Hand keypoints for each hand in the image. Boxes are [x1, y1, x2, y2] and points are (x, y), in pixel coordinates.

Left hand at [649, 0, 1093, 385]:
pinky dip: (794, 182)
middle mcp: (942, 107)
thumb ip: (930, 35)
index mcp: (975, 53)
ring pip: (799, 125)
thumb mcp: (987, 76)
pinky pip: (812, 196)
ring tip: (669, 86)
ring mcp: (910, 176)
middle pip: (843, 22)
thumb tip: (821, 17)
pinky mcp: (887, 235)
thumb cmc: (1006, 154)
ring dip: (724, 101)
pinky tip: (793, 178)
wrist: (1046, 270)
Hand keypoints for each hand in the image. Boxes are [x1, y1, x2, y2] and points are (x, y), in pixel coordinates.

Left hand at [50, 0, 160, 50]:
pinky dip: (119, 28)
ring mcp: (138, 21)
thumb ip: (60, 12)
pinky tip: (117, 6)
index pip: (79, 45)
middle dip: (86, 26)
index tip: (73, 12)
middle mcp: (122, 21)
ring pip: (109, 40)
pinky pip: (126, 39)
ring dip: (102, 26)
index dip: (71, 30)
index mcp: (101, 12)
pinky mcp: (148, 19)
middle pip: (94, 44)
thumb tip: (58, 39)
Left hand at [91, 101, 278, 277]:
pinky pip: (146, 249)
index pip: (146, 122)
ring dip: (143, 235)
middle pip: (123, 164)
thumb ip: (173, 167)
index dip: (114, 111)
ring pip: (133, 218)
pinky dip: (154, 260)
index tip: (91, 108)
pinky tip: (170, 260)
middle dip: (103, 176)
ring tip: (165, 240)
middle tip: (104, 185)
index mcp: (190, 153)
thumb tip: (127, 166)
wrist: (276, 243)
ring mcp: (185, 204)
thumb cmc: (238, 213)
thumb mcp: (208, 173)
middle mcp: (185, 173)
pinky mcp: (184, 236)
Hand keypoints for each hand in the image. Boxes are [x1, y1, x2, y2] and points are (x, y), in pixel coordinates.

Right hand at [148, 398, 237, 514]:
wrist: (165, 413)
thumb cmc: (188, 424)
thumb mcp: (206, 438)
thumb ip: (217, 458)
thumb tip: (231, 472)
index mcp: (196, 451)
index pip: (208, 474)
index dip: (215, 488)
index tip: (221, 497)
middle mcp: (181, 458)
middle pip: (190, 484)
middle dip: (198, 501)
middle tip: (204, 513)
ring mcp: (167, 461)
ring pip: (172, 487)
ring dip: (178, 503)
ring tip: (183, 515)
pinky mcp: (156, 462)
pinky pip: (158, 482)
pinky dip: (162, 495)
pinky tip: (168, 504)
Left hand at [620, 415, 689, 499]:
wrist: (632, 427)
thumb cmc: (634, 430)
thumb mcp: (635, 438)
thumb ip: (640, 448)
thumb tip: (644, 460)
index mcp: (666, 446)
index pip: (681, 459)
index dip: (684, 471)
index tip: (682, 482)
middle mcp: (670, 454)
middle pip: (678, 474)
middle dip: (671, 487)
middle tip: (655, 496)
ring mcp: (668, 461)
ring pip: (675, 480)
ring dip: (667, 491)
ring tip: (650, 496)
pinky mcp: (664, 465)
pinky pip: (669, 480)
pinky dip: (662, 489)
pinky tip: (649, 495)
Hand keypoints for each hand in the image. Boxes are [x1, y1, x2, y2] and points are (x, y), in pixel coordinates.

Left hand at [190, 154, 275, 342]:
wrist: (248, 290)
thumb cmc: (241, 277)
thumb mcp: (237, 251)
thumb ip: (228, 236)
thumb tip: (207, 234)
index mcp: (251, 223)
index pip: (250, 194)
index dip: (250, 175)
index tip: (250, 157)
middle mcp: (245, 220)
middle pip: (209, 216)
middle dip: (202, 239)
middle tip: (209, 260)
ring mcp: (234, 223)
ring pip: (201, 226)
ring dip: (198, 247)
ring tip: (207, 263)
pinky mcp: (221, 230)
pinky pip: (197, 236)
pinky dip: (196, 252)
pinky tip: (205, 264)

══════════

WHAT TO PRODUCE
What are the lines above, starting at the one with "index pip: (79, 45)" and ending at the one with "ring tip: (207, 263)"? Give them again exactly, and only them.

COMPLETED EXERCISE
index pip: (79, 45)
middle dip: (86, 26)
index tip: (73, 12)
middle mcp: (122, 21)
ring pip: (109, 40)
pinky pip: (126, 39)
ring dip: (102, 26)
index dip: (71, 30)
index mcp: (101, 12)
pinky mcp: (148, 19)
middle pip: (94, 44)
thumb tip: (58, 39)
Left hand at [91, 101, 278, 277]:
pinky pip: (146, 249)
index pip: (146, 122)
ring dip: (143, 235)
middle pip: (123, 164)
thumb ip: (173, 167)
index dip: (114, 111)
ring pip: (133, 218)
pinky dip: (154, 260)
index tip: (91, 108)
pinky tip: (170, 260)
middle dip: (103, 176)
ring tip: (165, 240)
middle tip: (104, 185)
index mcp: (190, 153)
thumb tip: (127, 166)
wrist: (276, 243)
ring mcp: (185, 204)
thumb cmc: (238, 213)
thumb mcp: (208, 173)
middle mcp: (185, 173)
pinky mcp: (184, 236)
Hand keypoints for each hand in the image. Boxes are [x1, y1, x2, y2] and points are (x, y), in pixel coordinates.

Right hand at [148, 398, 237, 514]:
wrist: (165, 413)
thumb cmc: (188, 424)
thumb mcp: (206, 438)
thumb ip: (217, 458)
thumb tip: (231, 472)
index mcp: (196, 451)
index pip: (208, 474)
index dip: (215, 488)
index tip: (221, 497)
middle mcp: (181, 458)
middle pip: (190, 484)
middle dip: (198, 501)
middle tip: (204, 513)
ring mcp: (167, 461)
ring pip: (172, 487)
ring dip: (178, 503)
ring tip: (183, 515)
pinky mcp: (156, 462)
pinky pip: (158, 482)
pinky dip: (162, 495)
pinky tip: (168, 504)
Left hand at [620, 415, 689, 499]:
wrist: (632, 427)
thumb cmc: (634, 430)
thumb mcp: (635, 438)
thumb ip: (640, 448)
thumb tip: (644, 460)
index mcp: (666, 446)
index pip: (681, 459)
index dip: (684, 471)
index tip: (682, 482)
middle mcp: (670, 454)
middle pip: (678, 474)
middle dip: (671, 487)
middle tip: (655, 496)
ring mcp: (668, 461)
ring pip: (675, 480)
ring dip: (667, 491)
ring tip: (650, 496)
pinky mcp: (664, 465)
pinky pip: (669, 480)
pinky dip: (662, 489)
pinky tip: (649, 495)
Hand keypoints for each hand in the image. Boxes are [x1, y1, x2, y2] and points are (x, y), in pixel coordinates.

Left hand at [190, 154, 275, 342]:
wrist: (248, 290)
thumb cmc: (241, 277)
thumb mcp: (237, 251)
thumb ip: (228, 236)
thumb tip: (207, 234)
index mcp: (251, 223)
index pip: (250, 194)
index dip: (250, 175)
index tip: (250, 157)
middle mcp: (245, 220)
middle pip: (209, 216)
middle dip: (202, 239)
middle tip: (209, 260)
ring mcp: (234, 223)
ring pip: (201, 226)
ring dip: (198, 247)
ring tip: (207, 263)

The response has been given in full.